Carbon can exist in many forms which differ in their physical form and properties, including diamond/sp3 carbon. Diamond-like carbon is typically an amorphous form of sp3 carbon and has many of the same properties of diamond. Diamond-like carbon has short order chains rather than the long order chains of natural diamonds. Diamond-like coatings on substrates are used in a range of industries due to their hardness, wear resistance, high conductivity of heat, high degree of chemical inertness and low coefficient of friction.
A number of methods have been developed to deposit diamond-like coatings on a substrate, such as sputtering processes, ion beam and plasma RF deposition processes, using AC or pulsed DC voltages, using gaseous or solid carbon sources and applying sublayers to the substrate before depositing diamond-like coatings or using composite carbon coatings. Prior art methods are only capable of creating coatings up to about 5 microns without flaking. Examples of these methods can be found in WO2005/056869, WO03/078679, WO99/27893, and WO2005/054540.
RU2094528 describes a method of sputtering to obtain a diamond-like coating on a substrate. This document discloses pumping hydrocarbon into a chamber having two cathodes, an anode and the substrate, where one of the cathodes is a graphite cathode. Carbon atoms are sputtered in all directions, originating from both the hydrocarbon gas and the graphite cathode. This indirect coating method suffers from poor adhesion and deposition rates and poor deposition uniformity occurs when coating larger objects.
RU2095466 describes using an alternating magnetic field, and a hydrocarbon gas as the sole carbon source to deposit a diamond like coating directly onto the substrate. This method allows larger and circular objects to be coated and increases the deposition rate of the coating. However, due to the non-linear magnetic field a non-uniform magnetic field is created and therefore an even coating is not obtained.

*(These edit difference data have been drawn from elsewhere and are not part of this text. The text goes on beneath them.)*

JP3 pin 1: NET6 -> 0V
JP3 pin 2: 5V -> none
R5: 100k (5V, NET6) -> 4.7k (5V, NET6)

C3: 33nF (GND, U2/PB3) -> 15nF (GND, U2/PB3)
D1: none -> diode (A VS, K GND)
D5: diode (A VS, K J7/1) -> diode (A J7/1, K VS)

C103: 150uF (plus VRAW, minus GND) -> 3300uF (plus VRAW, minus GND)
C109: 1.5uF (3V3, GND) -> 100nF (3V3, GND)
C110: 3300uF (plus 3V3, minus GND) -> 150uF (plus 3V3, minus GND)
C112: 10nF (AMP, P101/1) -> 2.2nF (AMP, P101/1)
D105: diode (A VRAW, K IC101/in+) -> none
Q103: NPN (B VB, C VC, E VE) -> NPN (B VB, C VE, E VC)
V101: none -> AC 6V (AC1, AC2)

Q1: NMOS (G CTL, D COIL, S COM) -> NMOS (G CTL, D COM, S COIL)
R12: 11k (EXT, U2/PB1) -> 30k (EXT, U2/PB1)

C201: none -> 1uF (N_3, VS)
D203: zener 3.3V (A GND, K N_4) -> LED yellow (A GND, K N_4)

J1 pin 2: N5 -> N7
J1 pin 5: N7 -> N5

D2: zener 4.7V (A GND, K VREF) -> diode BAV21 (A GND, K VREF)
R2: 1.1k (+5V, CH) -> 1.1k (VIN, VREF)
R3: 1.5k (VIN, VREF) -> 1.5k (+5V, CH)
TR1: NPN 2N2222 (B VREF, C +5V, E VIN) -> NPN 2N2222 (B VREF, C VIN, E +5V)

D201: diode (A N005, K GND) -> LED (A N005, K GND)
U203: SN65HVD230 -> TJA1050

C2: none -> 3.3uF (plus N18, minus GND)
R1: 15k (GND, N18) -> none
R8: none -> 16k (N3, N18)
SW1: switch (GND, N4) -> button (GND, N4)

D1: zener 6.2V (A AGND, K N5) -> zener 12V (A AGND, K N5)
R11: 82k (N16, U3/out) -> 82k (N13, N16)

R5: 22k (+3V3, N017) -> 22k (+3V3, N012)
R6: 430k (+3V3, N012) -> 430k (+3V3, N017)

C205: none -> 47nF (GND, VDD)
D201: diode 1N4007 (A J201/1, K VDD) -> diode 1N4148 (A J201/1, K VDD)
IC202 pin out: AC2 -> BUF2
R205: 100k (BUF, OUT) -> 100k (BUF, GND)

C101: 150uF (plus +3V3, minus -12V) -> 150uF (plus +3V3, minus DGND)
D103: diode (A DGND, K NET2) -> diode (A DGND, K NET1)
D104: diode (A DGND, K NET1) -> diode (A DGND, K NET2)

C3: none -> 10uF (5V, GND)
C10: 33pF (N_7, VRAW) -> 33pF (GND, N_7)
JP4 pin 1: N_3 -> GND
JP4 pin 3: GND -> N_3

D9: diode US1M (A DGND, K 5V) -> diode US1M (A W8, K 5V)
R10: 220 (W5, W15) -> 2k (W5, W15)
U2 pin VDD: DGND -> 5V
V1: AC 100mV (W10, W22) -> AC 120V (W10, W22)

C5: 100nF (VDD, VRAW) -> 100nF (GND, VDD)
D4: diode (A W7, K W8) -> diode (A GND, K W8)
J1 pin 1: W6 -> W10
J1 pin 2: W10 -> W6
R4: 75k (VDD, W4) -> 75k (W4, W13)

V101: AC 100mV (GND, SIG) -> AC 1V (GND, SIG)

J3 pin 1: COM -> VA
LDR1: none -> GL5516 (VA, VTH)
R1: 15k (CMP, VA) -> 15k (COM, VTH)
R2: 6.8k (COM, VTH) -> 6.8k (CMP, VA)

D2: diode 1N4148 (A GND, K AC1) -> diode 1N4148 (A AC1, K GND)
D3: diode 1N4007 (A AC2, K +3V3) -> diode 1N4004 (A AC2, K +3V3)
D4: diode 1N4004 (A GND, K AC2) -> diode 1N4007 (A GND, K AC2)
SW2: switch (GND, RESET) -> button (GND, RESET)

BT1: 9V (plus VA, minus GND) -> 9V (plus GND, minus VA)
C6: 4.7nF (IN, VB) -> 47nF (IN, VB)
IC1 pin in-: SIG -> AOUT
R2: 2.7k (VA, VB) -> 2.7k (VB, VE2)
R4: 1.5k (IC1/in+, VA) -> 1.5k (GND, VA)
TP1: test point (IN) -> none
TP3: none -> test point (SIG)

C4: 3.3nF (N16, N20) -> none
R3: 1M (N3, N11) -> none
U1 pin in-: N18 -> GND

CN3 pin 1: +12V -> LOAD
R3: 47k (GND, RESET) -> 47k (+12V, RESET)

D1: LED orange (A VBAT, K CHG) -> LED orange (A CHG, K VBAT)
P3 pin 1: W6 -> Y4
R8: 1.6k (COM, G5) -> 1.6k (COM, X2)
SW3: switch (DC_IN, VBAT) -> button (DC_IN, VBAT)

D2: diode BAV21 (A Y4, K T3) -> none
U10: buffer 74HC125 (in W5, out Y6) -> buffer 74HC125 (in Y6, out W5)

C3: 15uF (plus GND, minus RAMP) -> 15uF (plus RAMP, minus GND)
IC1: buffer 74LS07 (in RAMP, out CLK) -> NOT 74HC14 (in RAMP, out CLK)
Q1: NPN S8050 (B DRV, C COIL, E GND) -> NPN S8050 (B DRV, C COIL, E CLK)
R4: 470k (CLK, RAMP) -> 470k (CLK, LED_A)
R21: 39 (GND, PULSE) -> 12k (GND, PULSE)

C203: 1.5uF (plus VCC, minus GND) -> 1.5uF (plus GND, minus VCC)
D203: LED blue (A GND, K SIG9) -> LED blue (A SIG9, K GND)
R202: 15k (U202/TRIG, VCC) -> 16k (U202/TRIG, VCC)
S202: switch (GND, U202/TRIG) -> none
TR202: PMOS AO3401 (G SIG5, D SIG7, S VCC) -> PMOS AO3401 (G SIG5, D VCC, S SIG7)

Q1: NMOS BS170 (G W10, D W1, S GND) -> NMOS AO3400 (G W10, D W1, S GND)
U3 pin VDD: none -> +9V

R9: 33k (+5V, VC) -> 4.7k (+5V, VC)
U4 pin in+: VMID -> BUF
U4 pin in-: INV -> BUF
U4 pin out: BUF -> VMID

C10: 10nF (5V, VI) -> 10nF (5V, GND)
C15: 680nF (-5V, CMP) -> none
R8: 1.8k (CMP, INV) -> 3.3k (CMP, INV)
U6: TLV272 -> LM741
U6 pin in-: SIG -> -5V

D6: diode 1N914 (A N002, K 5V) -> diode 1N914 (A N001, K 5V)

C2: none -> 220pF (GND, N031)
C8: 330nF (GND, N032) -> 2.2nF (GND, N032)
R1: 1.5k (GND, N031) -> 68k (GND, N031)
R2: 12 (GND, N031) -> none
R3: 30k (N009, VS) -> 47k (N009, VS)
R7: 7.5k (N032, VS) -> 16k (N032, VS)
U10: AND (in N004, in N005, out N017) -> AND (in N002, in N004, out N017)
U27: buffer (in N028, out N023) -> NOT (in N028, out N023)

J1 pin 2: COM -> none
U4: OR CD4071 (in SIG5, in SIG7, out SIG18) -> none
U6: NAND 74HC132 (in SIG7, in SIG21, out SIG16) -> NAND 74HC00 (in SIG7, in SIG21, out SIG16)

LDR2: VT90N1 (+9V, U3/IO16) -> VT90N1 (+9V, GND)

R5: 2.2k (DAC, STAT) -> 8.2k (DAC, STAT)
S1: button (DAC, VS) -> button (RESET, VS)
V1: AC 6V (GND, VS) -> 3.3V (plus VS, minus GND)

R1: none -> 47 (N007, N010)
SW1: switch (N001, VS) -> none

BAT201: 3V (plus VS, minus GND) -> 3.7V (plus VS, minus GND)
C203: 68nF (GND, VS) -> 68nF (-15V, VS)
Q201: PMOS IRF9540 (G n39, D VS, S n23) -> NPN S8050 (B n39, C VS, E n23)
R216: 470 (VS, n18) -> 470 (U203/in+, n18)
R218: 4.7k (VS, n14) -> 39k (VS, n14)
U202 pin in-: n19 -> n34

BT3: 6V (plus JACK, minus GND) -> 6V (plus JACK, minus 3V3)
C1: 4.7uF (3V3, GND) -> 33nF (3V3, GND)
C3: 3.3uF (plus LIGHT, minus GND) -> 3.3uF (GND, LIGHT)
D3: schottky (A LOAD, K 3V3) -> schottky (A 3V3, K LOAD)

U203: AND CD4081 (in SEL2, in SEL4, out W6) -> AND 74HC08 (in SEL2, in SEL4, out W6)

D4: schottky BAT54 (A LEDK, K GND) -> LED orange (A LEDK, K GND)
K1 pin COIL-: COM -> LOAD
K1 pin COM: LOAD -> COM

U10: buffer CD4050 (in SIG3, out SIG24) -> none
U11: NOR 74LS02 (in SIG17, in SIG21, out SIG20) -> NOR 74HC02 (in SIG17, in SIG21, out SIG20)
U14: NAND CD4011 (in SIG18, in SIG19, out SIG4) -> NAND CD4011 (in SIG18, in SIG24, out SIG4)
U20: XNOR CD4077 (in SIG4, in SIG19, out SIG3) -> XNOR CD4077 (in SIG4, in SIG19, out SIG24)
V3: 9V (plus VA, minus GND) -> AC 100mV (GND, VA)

RU2105082 discloses a two step method in which a sublayer is applied to the substrate before the diamond-like coating is applied, which increases the adhesion of the diamond-like coating. The document describes placing Ti cathodes between the anode and the object to be coated to sputter Ti onto the surface of the substrate. Once the sublayer is formed, the Ti cathode voltage is changed to become an anode, sputtering is stopped, and hydrocarbon gas is then introduced to form the diamond-like coating on the substrate. However the Ti electrode interferes with plasma flow during the diamond-like coating step, causing poor deposition rates and uneven coatings, especially on larger articles.